Dort klingt es freilich schärfer. Wie Justizminister Dieter Böhmdorfer (FPÖ) kürzlich erklärt hatte, gebe es in der Frage der Benes-Dekrete "überhaupt keine Toleranz". Die Freiheitlichen hätten bisher nicht auf die "Veto-Karte" verzichtet, so Böhmdorfer.

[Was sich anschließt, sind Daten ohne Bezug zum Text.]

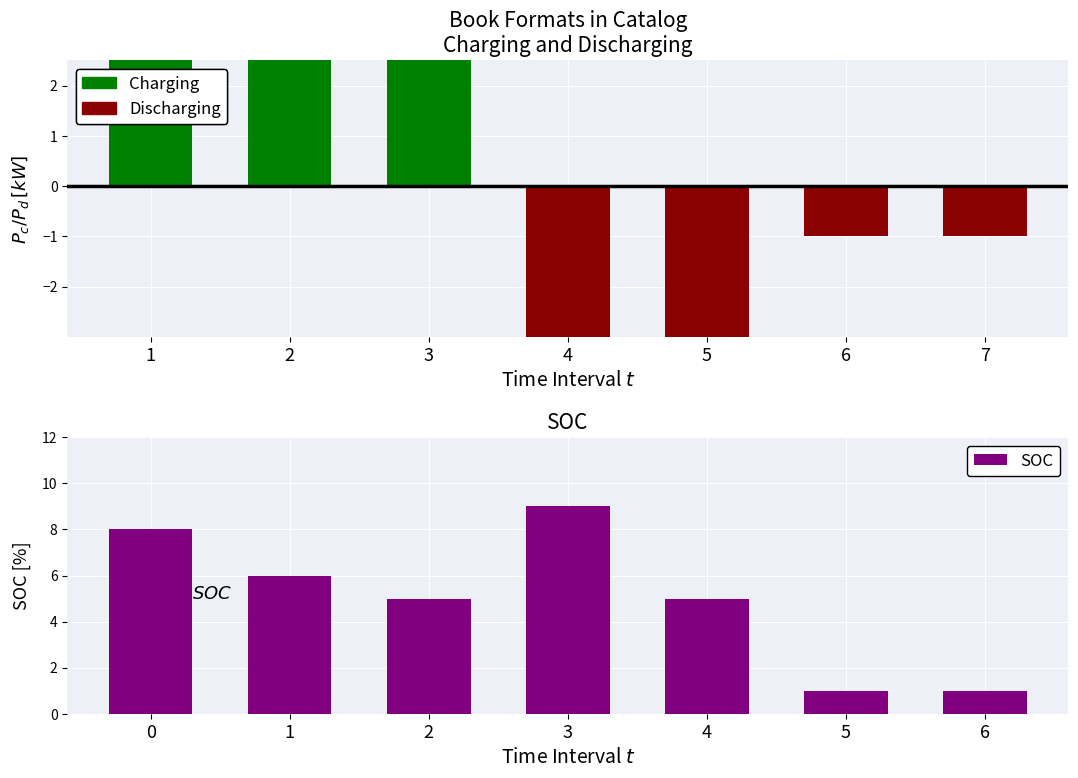

Is it true that SOC equals 2 at 2?

False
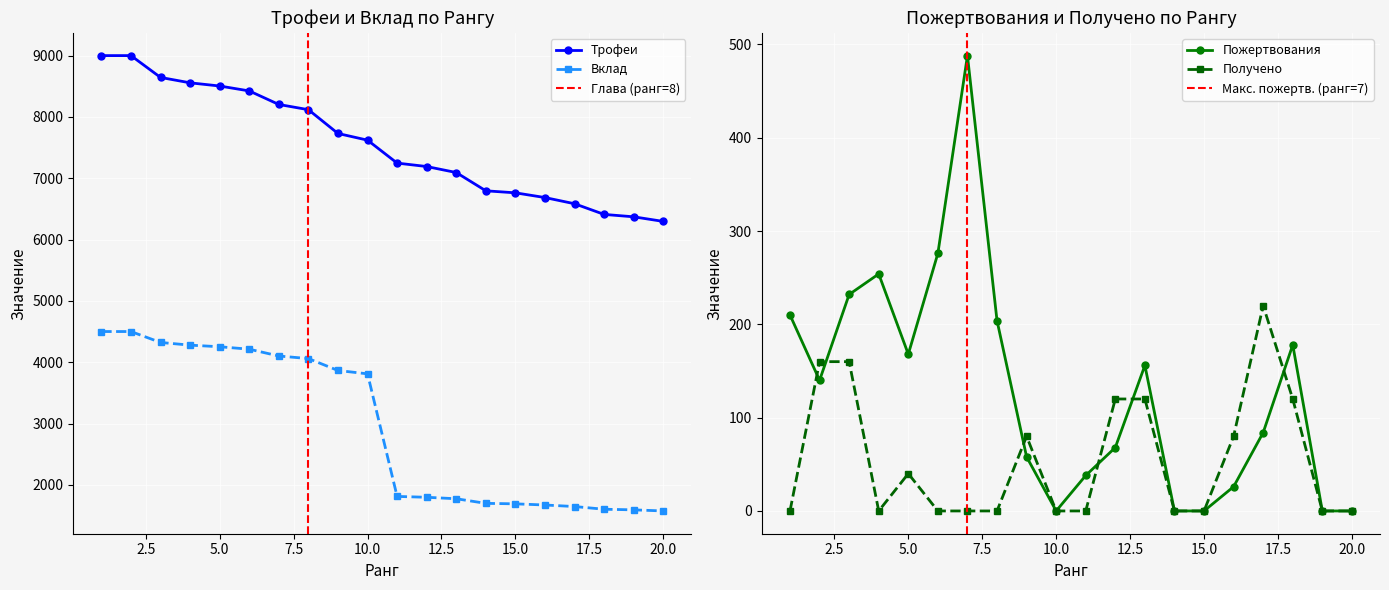

True or false: Пожертвования has more than 0 interior local peaks.

True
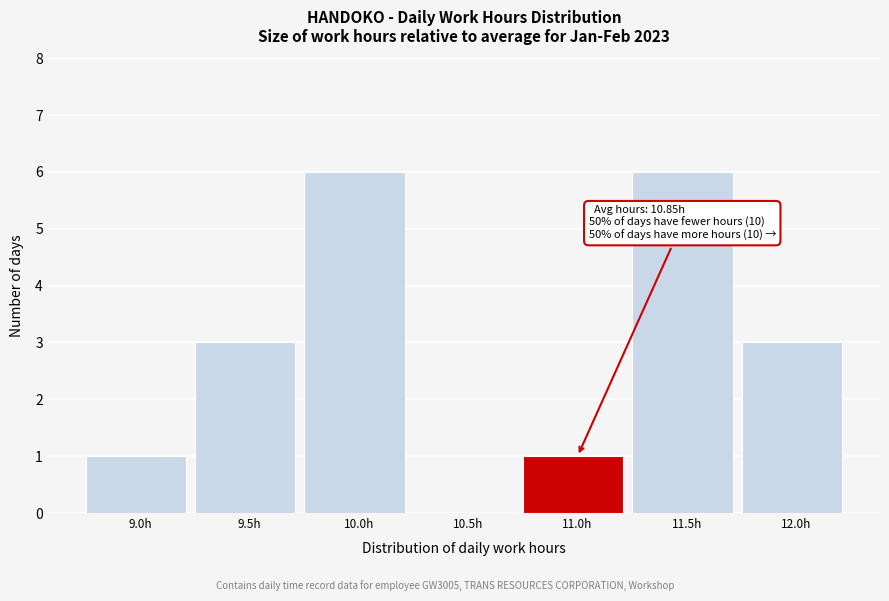

Reading right to left, list all the values displayed in this chart.

12.0h=3	11.5h=6	11.0h=1	10.5h=0	10.0h=6	9.5h=3	9.0h=1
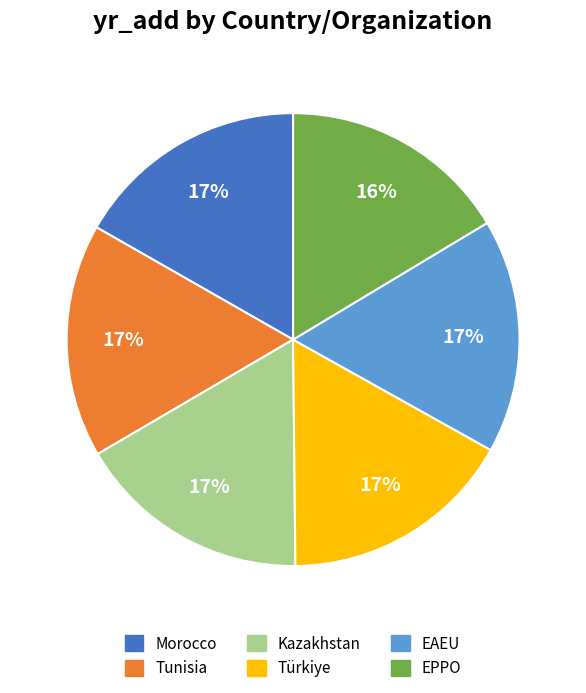

What percentage is the EAEU slice, to the nearest percent?

17%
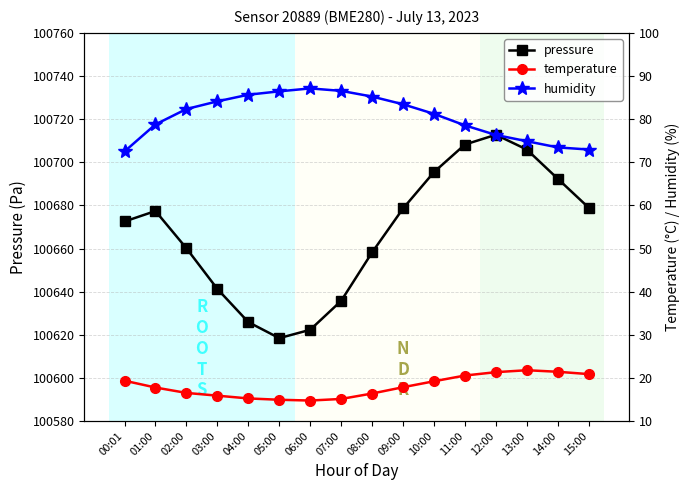

What is the total value across all series at 09:00?

100779.8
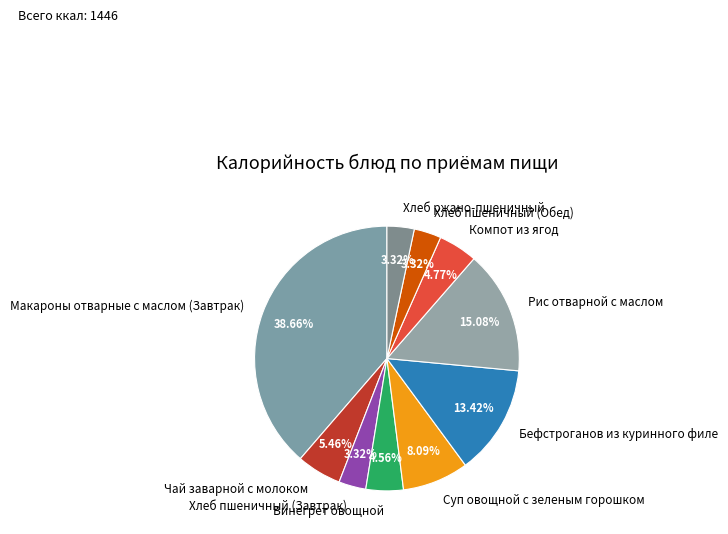

How many segments does this pie chart have?

10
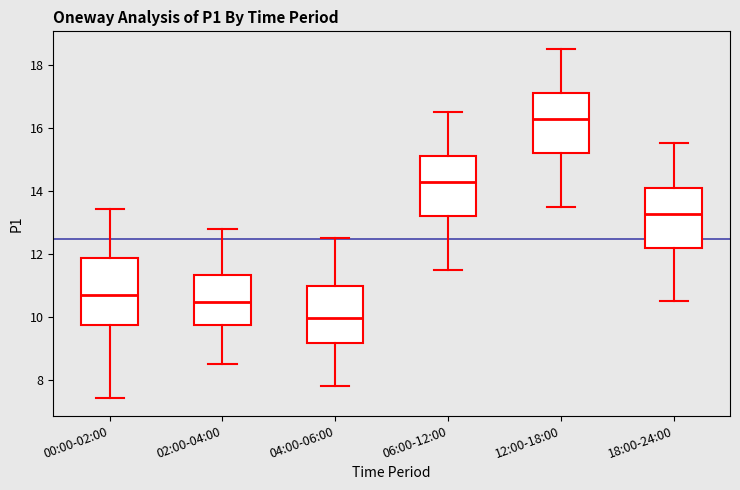

Reading left to right, transcribe this box plot: for each box, give where its median line is, the range the box spans, and where its two whiskers end, as read against the y-axis. The values are not printed on the chart, so give them approximately, as read against the axis.

00:00-02:00: median 10.8, box 9.8 to 11.8, whiskers 7.4 to 13.4
02:00-04:00: median 10.4, box 9.8 to 11.4, whiskers 8.6 to 12.8
04:00-06:00: median 10.0, box 9.2 to 11.0, whiskers 7.8 to 12.6
06:00-12:00: median 14.2, box 13.2 to 15.0, whiskers 11.6 to 16.6
12:00-18:00: median 16.2, box 15.2 to 17.0, whiskers 13.6 to 18.6
18:00-24:00: median 13.2, box 12.2 to 14.0, whiskers 10.6 to 15.6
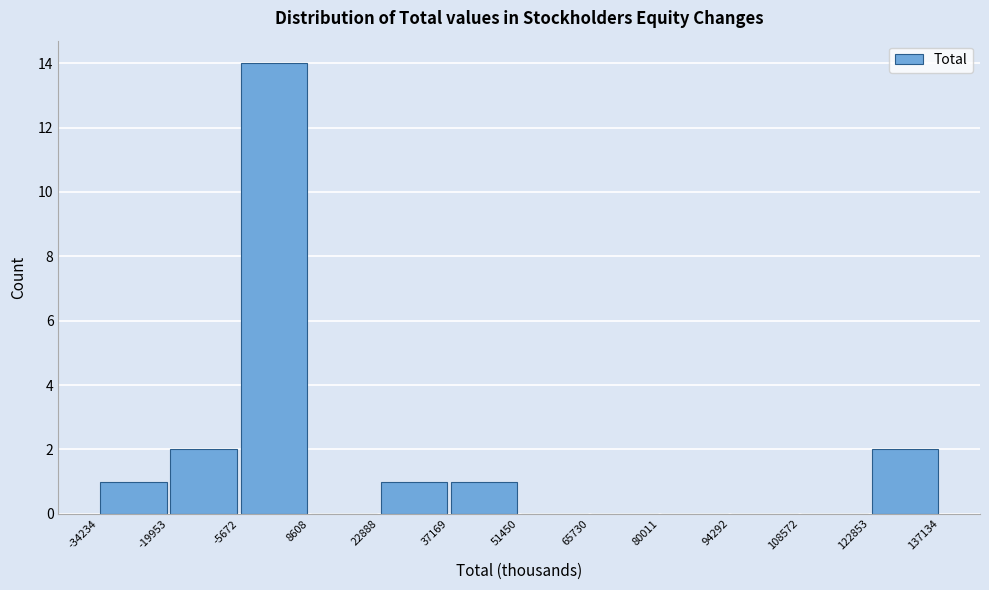

Reading left to right, transcribe this chart: for each bar, give the range it covers on the x-axis and its height. The values are not printed on the chart, so give them approximately, as read against the axis.

-34234 to -19953: 1
-19953 to -5672: 2
-5672 to 8608: 14
8608 to 22888: 0
22888 to 37169: 1
37169 to 51450: 1
51450 to 65730: 0
65730 to 80011: 0
80011 to 94292: 0
94292 to 108572: 0
108572 to 122853: 0
122853 to 137134: 2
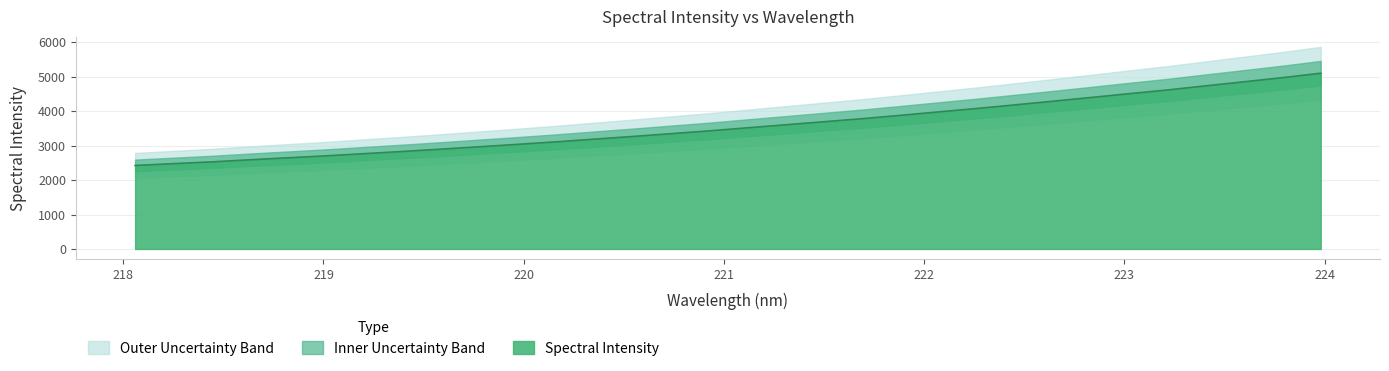

True or false: there are more than 2 points higher than both neighbors.

False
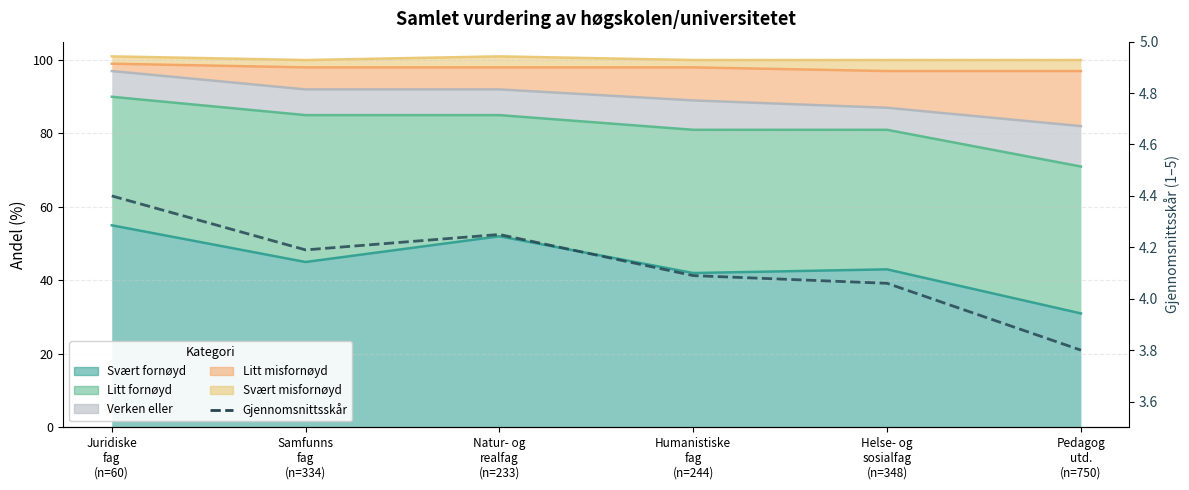

List the labels in order of value, smallest first.

Pedagog
utd.
(n=750), Helse- og
sosialfag
(n=348), Humanistiske
fag
(n=244), Samfunns
fag
(n=334), Natur- og
realfag
(n=233), Juridiske
fag
(n=60)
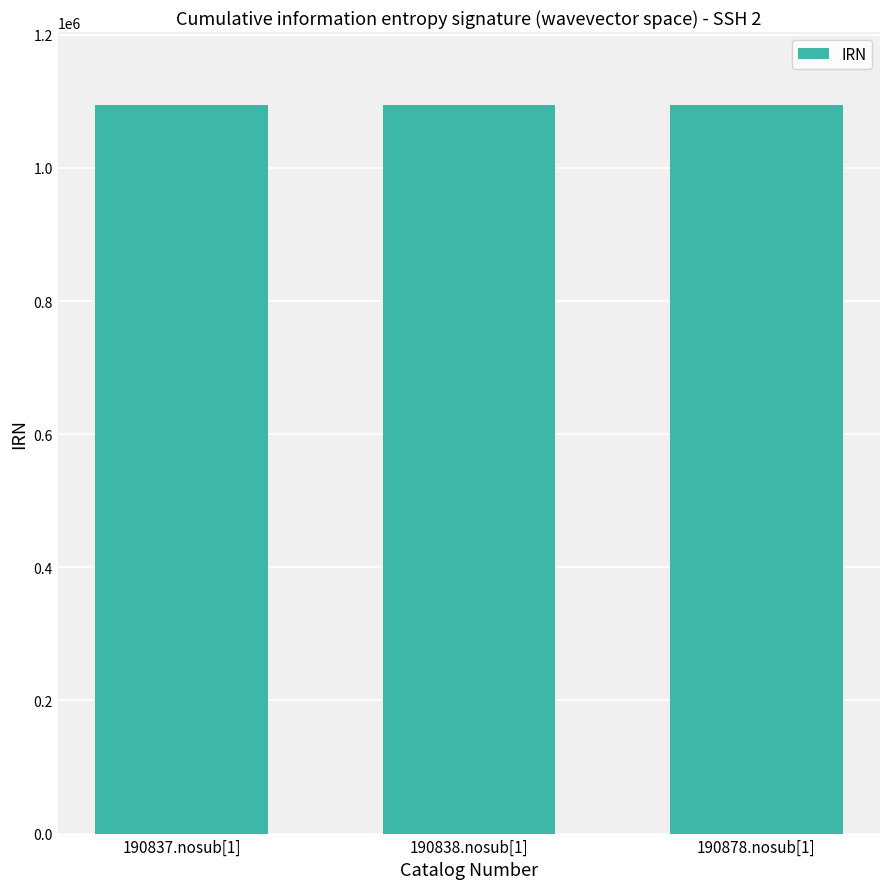

What is the ratio of the value at 190838.nosub[1] to the value at 190878.nosub[1]?

1.0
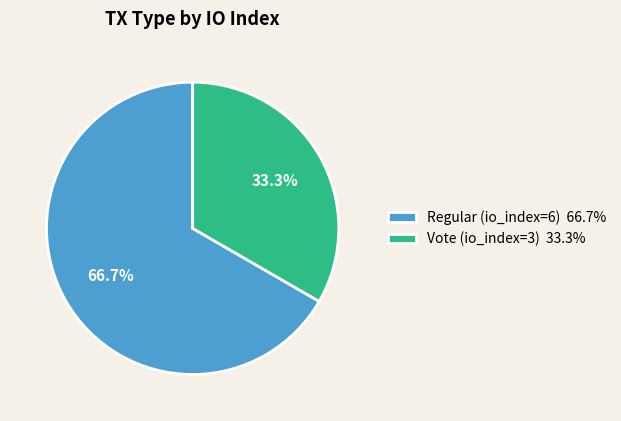

Does Vote (io_index=3) account for over 50% of the chart?

No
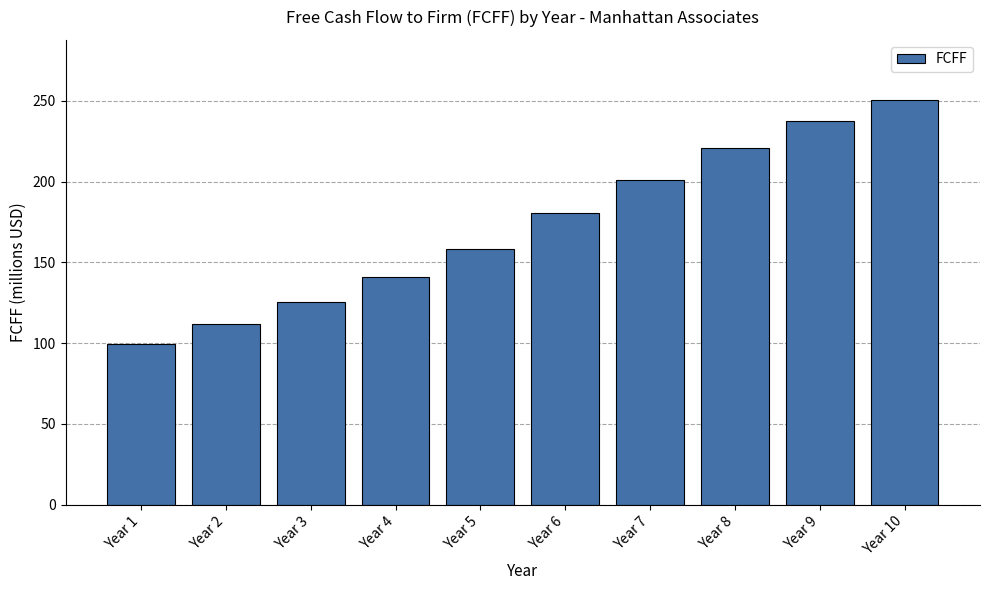

List the labels in order of value, largest first.

Year 10, Year 9, Year 8, Year 7, Year 6, Year 5, Year 4, Year 3, Year 2, Year 1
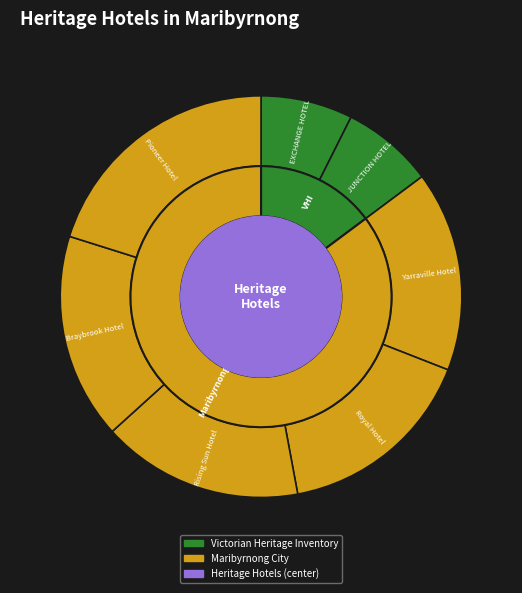

Is it true that EXCHANGE HOTEL is 1% of the pie?

False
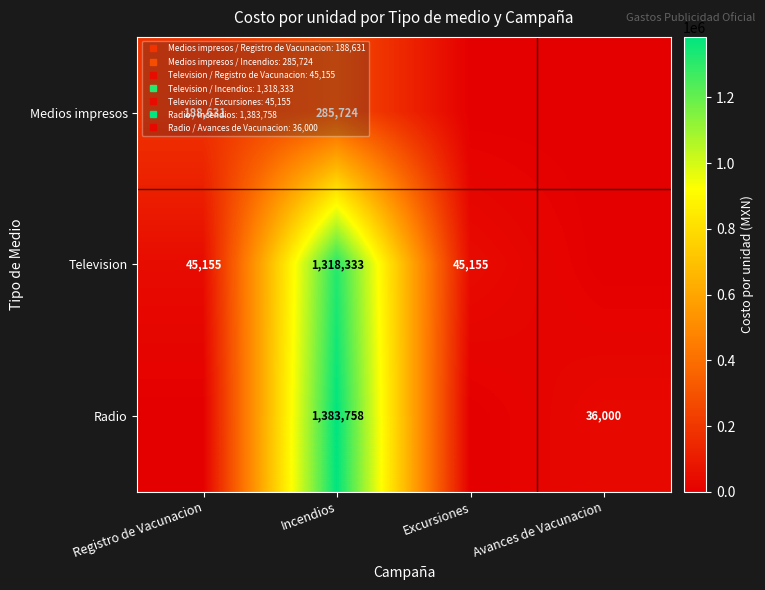

Is the value of Radio at Avances de Vacunacion greater than the value of Medios impresos at Registro de Vacunacion?

No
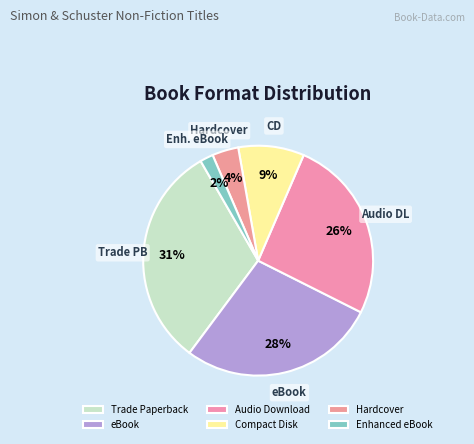

To the nearest percent, what portion does Audio Download represent?

26%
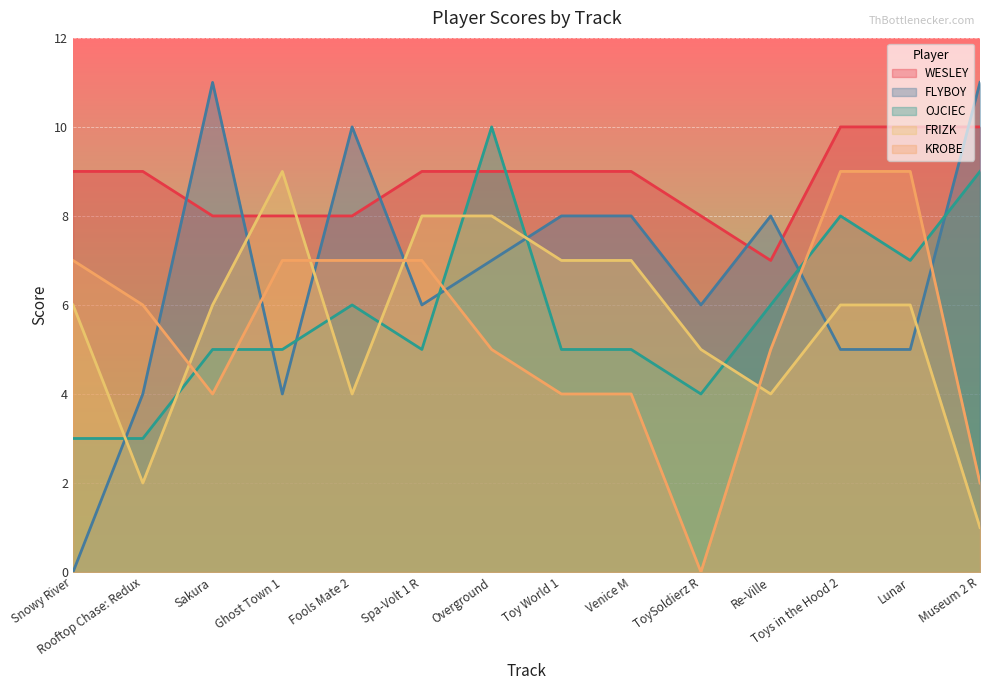

How many lines are shown in the chart?

5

Letzteres sei allerdings nicht in ihrem Sinne, hatte die Außenministerin bereits am Samstag erklärt: Man wolle kein Veto und "keine Sturheit", sondern verhandeln. Mit dem "Frowein-Gutachten", das Tschechien in der vorigen Woche die Unbedenklichkeit der Benes-Dekrete für den EU-Beitritt attestiert hatten, sei eine gute Grundlage für weitere Verhandlungen geschaffen, sagte Ferrero-Waldner.

Im Außenministerium will die Aussage Ferrero-Waldners vom Samstag nicht als Drohung verstanden wissen. "Die Formulierung, eine Erklärung Tschechiens sei 'notwendig', beinhaltet keine Veto-Drohung", betonte Außenamts-Sprecher Harald Günther gegenüber der Wiener Zeitung. Gemeint sei lediglich, so Günther, dass man darauf vertraue, dass Tschechien eine Erklärung zu den Benes-Dekreten abgebe.

Dies scheint in greifbare Nähe zu rücken. Wie Tschechiens Außenminister Cyril Svoboda in einem am Sonntag im "Kurier" erschienen Interview erklärte, sei eine Versöhnungserklärung möglich, jedoch sollte Österreich keinen Druck auf Tschechien ausüben.